Multi-Axes Lead With Tetrahedral Electrode Tip for Cardiac-Implantable Devices: Creative Concept for Pacing and Sensing Technology

Background: We developed a multi-axes lead (Max(Lead)) incorporating 4 electrodes arranged at the lead-tip, organized in an equidistant tetrahedron. Here, we studied Max(Lead) performance in sensing, pacing, and activation wavefront-direction analysis. Methods: Sixteen explanted animal hearts (from 7 pigs, 7 sheep, and 2 rabbits) were used. Pacing threshold was tested from all axes of Max(Lead) from right-ventricular (RV) apex before and after simulated dislodgement. In addition, conduction-system pacing was performed in sheep heart preparations from all axes of Max(Lead). Sensing via Max(Lead) positioned at RV apex was tested during sinus rhythm (SR), pacing from RV and left-ventricular (LV) free-wall, and ventricular fibrillation (VF). Max(Lead)-enabled voltage (Max(V)), defined as the largest span of the sensed electric field loop, was compared with traditional lead-tip voltage detection. Results: Pacing: Max(Lead) minimized change in pacing threshold owing to lead dislodgement (average voltage change 0.2 mV; 95% confidence interval [CI], -0.5 to 0.9), using multiple bipoles available for pacing. In animals with high conduction system-pacing thresholds (> 2 mV) in 1 or more bipoles (3 of 7), acceptable thresholds (< 1 mV) were demonstrated in an average of 2.5 remaining bipoles. Sensing: Max(V) of SR and VF was consistently higher than the highest bipolar voltage (voltage difference averaged -0.18 mV, 95% CI, -0.28 to -0.07), P = 0.001).

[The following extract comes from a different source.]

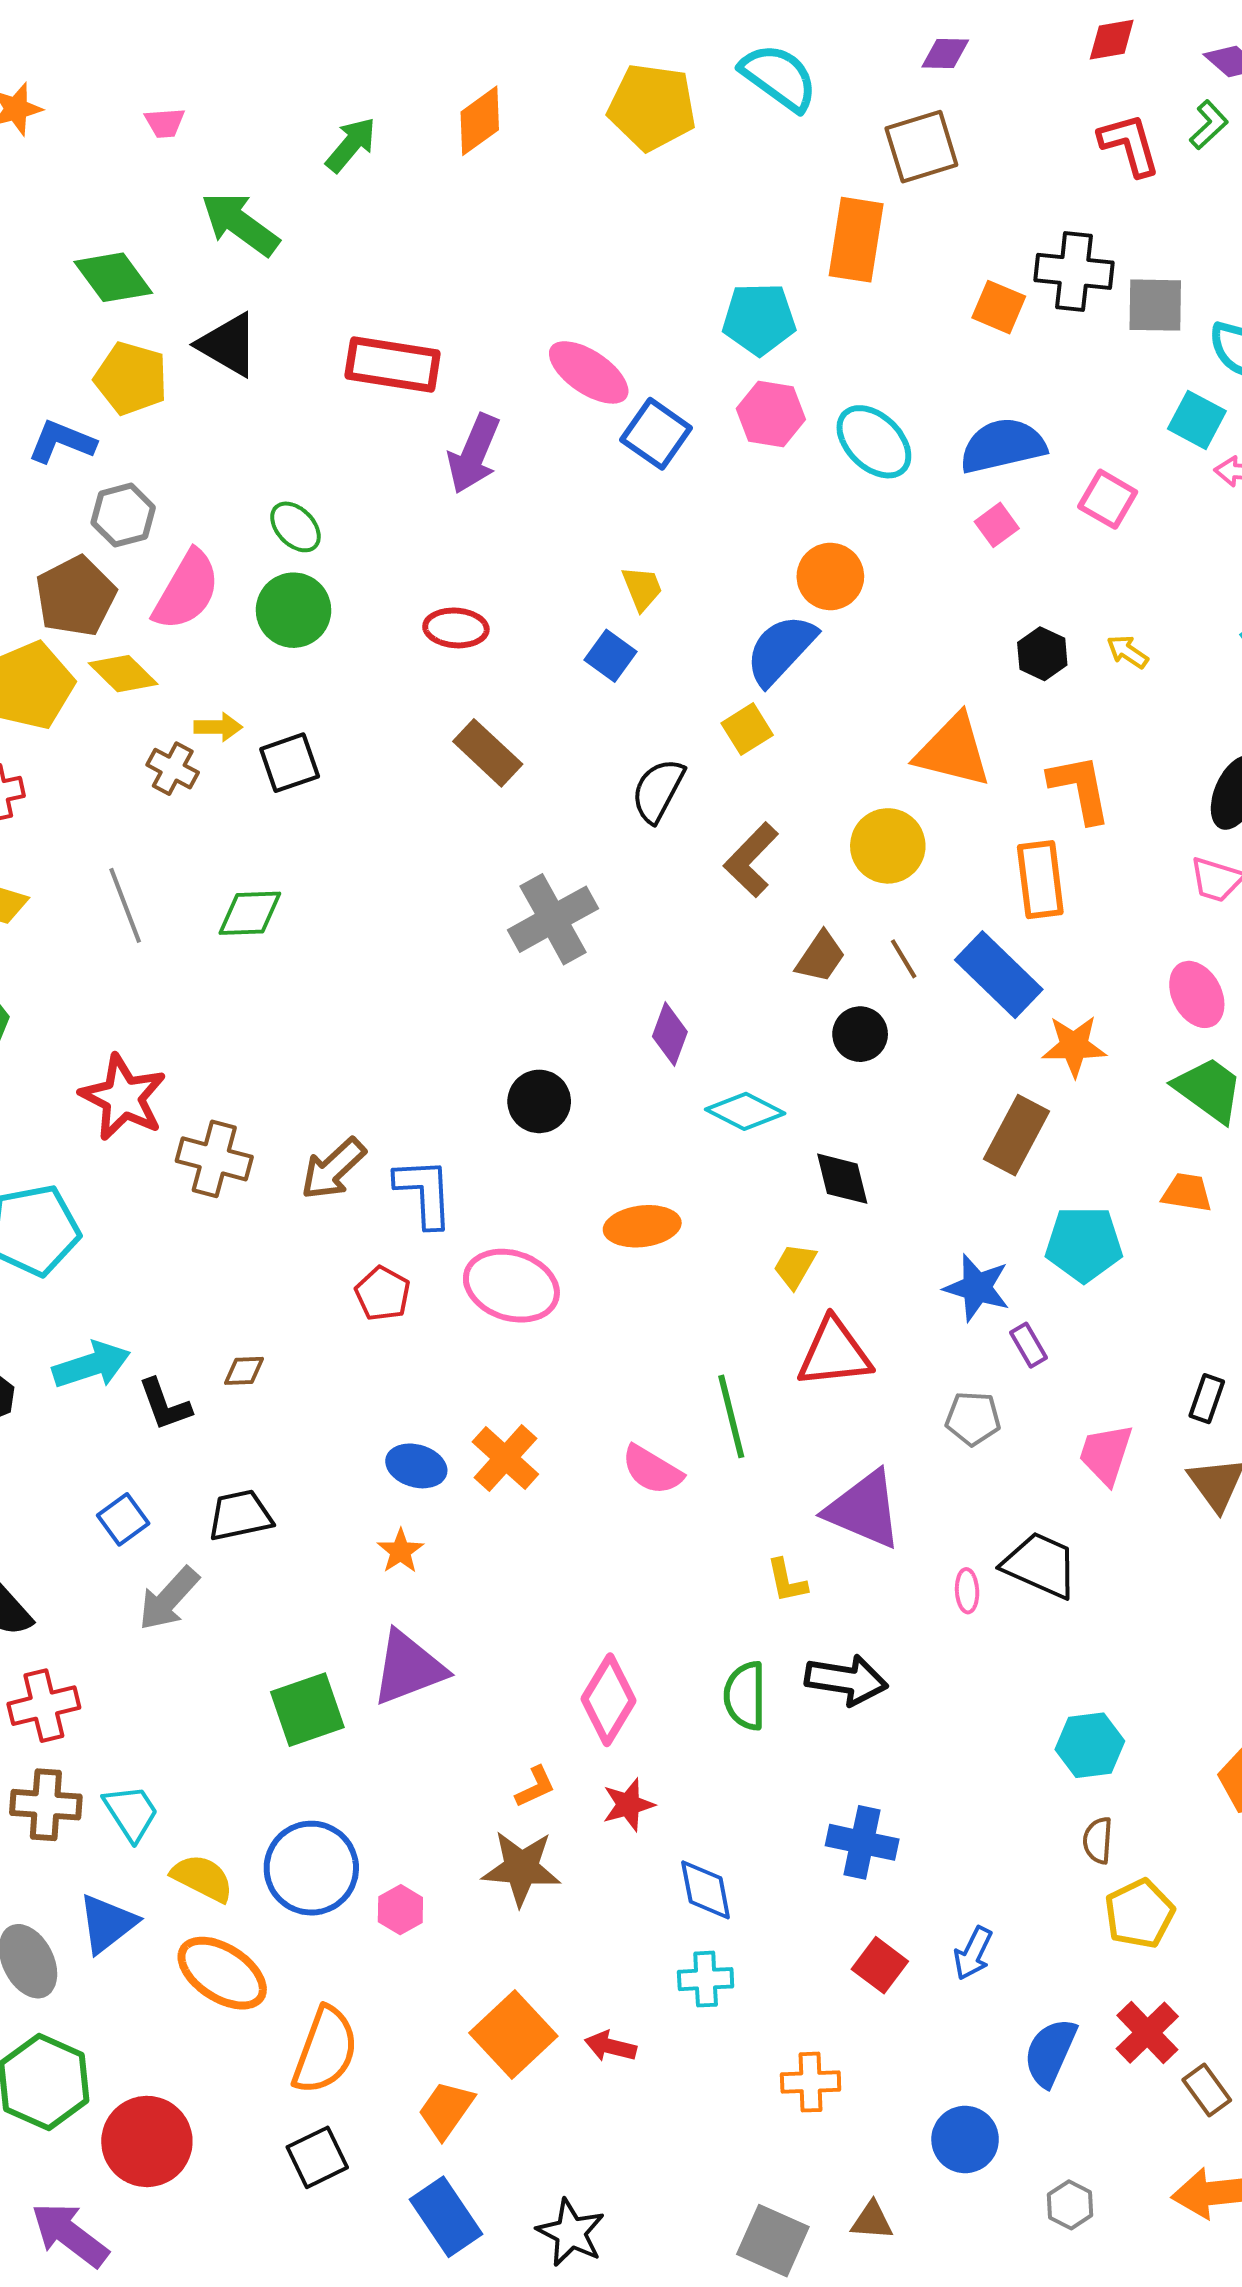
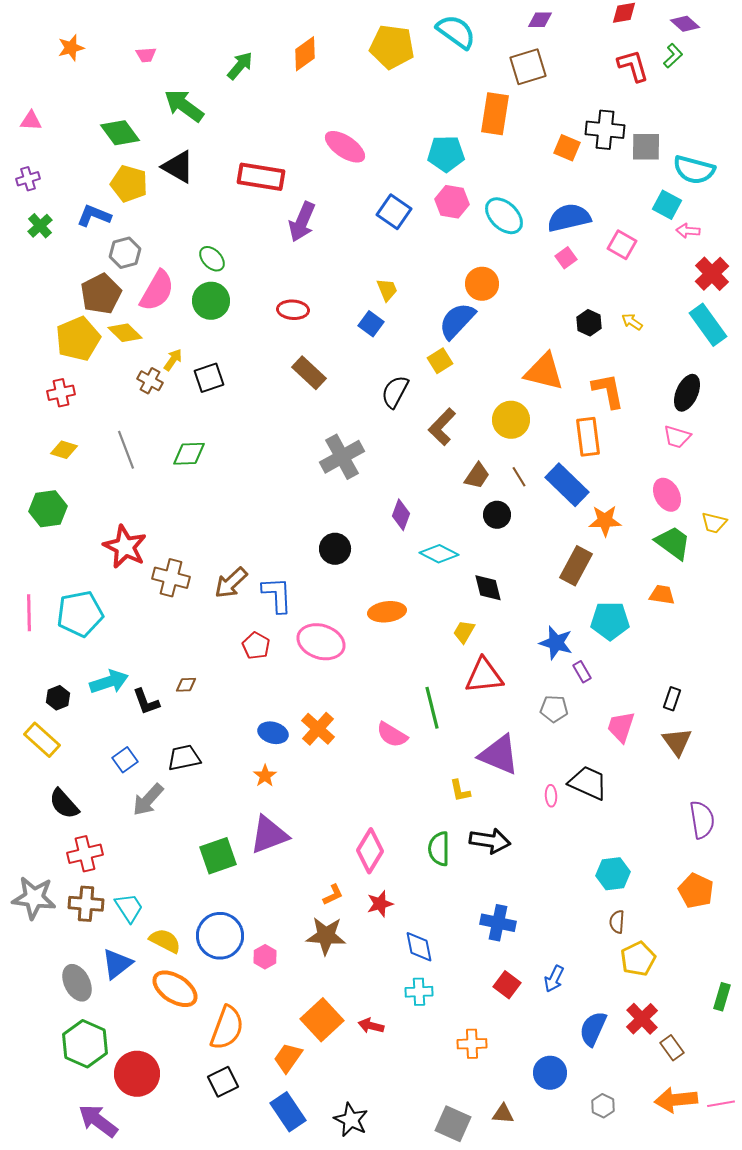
pink ellipse: (589, 372) -> (345, 147), moved
yellow arrow: (218, 727) -> (173, 360), turned -55

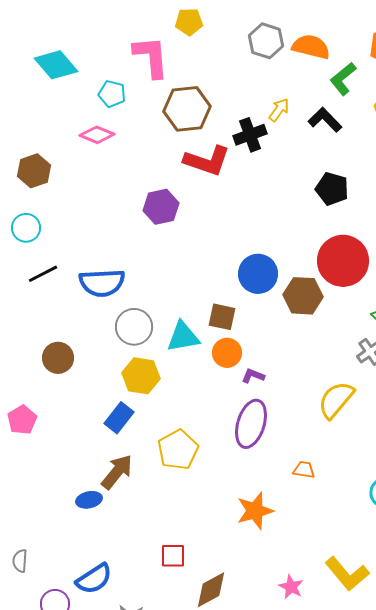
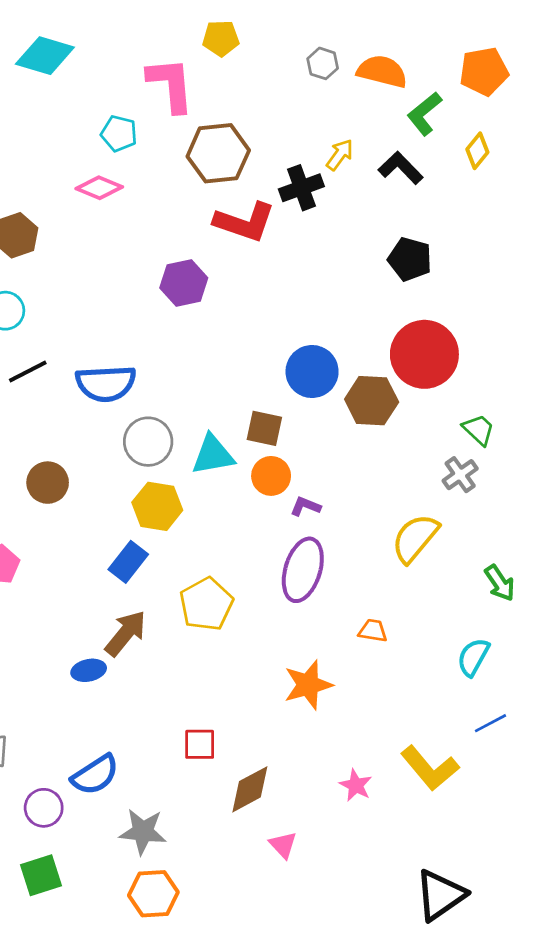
gray hexagon: (266, 41) -> (323, 63), size x0.7
cyan diamond: (56, 65) -> (45, 56), moved, turned -33

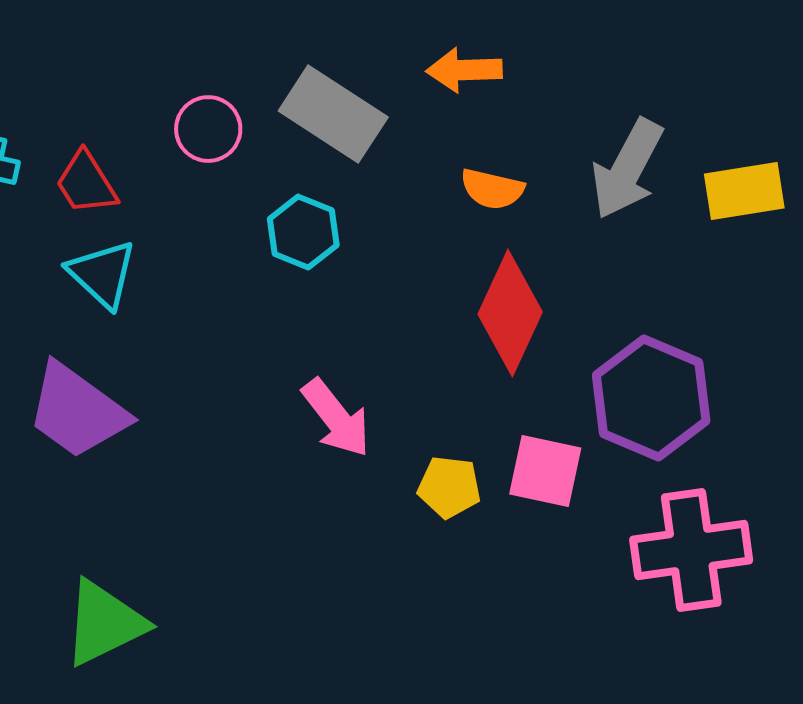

Electric field-loop geometry consistently differentiated ventricular activation in SR from that during pacing from RV and LV free walls. Conclusions: The multi-axes Max(Lead) electrode showed advantages in pacing, sensing, and mapping and has the potential to allow for improvements in lead-electrode technology for cardiac-implanted electronic devices.

Automated summary

The study found that Max(Lead) has advantages in minimizing pacing threshold changes due to lead dislodgement and in providing multiple bipoles for pacing. In sensing, Max(V) consistently outperformed traditional bipolar voltage detection, and the electric field-loop geometry was able to differentiate ventricular activation under different conditions.